Рассвет наползал медленно; Петр лежал на нарах, сделанных из еловых тонких стволов, курил, укрывшись шинелью, а она так и не легла, сидела подле печурки, долго молчала.
— Ты его любила?
— Нет.
— А он?
— Он хотел на мне жениться.
— У него не было семьи?
— Была. До войны, в деревне… Теперь никого.
— Если ты его не любила…
— Какое это имеет значение? — сказала она. — У меня был Кондрашев… Володя. Его убили… Вот и все.
Вера рассказывала медленно, скажет фразу и молчит; он понимал: ей нужно было все это рассказать хотя бы ему, чтобы самой осмыслить случившееся с ней в последнее время; это была странная исповедь, обнаженная, в подробностях, о которых обычно женщины умалчивают, но она говорила по-мужски резко и беспощадно по отношению к себе, но за этой беспощадностью было и нечто иное. Только по прошествии времени он сообразил: такое могла говорить женщина, которая гордится своей любовью, потому что всю себя отдала ей.
Шел снег, когда они за лесочком выдолбили в земле яму, уложили в нее Селезня, поставили столбик с надписью. Вера Степановна все время стояла молча.
— Ну вот и все, — только и сказала она, посмотрела на Валдайского. — Мы пойдем к своим…
Он обнял ее за плечи, поцеловал; ничего не изменилось в ее лице, губы были холодными.
Ее и двух бойцов усадили в грузовик, и они отправились в тыл, а Валдайский должен был вернуться к себе в батальон.
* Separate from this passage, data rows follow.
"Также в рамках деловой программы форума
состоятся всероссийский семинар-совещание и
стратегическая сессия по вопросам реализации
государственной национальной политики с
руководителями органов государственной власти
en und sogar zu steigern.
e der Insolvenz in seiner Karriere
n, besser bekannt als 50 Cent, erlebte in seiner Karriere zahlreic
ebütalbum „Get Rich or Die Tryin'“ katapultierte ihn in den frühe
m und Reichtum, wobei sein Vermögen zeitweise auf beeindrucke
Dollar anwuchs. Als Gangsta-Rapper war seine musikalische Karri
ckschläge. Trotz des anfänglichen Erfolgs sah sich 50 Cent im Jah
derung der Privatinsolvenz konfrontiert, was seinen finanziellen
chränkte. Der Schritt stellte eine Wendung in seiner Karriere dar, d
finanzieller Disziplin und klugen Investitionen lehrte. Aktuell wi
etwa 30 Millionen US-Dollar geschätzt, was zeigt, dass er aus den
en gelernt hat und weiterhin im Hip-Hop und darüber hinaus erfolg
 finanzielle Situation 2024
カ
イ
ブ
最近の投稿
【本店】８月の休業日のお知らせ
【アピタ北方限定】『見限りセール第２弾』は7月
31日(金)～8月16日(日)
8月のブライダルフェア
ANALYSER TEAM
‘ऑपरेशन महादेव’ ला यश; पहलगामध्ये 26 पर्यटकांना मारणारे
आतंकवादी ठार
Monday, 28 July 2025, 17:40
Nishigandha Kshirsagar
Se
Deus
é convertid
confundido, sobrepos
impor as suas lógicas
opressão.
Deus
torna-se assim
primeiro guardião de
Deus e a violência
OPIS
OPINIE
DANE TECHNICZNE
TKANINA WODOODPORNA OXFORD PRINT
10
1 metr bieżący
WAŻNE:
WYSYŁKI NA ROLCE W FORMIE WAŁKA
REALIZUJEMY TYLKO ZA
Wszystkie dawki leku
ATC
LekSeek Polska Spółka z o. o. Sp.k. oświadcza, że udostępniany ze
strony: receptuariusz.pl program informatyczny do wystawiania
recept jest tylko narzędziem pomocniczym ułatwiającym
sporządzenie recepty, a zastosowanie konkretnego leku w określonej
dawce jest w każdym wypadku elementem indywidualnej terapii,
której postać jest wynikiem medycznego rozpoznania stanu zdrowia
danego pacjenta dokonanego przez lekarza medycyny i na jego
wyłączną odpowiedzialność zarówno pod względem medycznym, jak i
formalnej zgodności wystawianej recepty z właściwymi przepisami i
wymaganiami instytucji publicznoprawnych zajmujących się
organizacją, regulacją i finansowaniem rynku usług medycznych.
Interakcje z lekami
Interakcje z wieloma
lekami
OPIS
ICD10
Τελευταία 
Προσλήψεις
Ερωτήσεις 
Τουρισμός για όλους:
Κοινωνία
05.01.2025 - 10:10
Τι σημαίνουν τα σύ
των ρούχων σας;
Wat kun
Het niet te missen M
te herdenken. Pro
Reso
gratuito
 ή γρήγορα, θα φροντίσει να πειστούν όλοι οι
После, когда прошли годы и они повстречались после войны, то никогда не вспоминали о той ночи, о ней никто не знал; казалось, эта ночь навсегда погребена в их памяти.
Но в дни, когда шло следствие, Петр Сергеевич все это вспомнил и стал думать: Вера Степановна приехала сюда из Москвы, чтобы он не был одинок в такие страшные для него дни, это было словно бы ее ответом или даже, вернее, долгом за то, что он когда-то сделал для нее на фронте. Но позднее он узнал, что не только это… он был ей безмерно благодарен за то, что она жила у него, оставив Алешу у своей подруги.
Вера Степановна первая принесла ему весть, что дело прекращено за отсутствием состава преступления. Он вернулся с завода в четыре, а она прибежала через полчаса, красная, возбужденная, сияя синими глазами, кинулась ему на шею и повисла, целуя, плача от радости. «Все, все, — бормотала она. — Господи, какое же счастье, какое счастье…» И в ту ночь он сказал ей: «Давай поженимся. Будем растить Алешку». И она уткнулась ему в грудь и заплакала.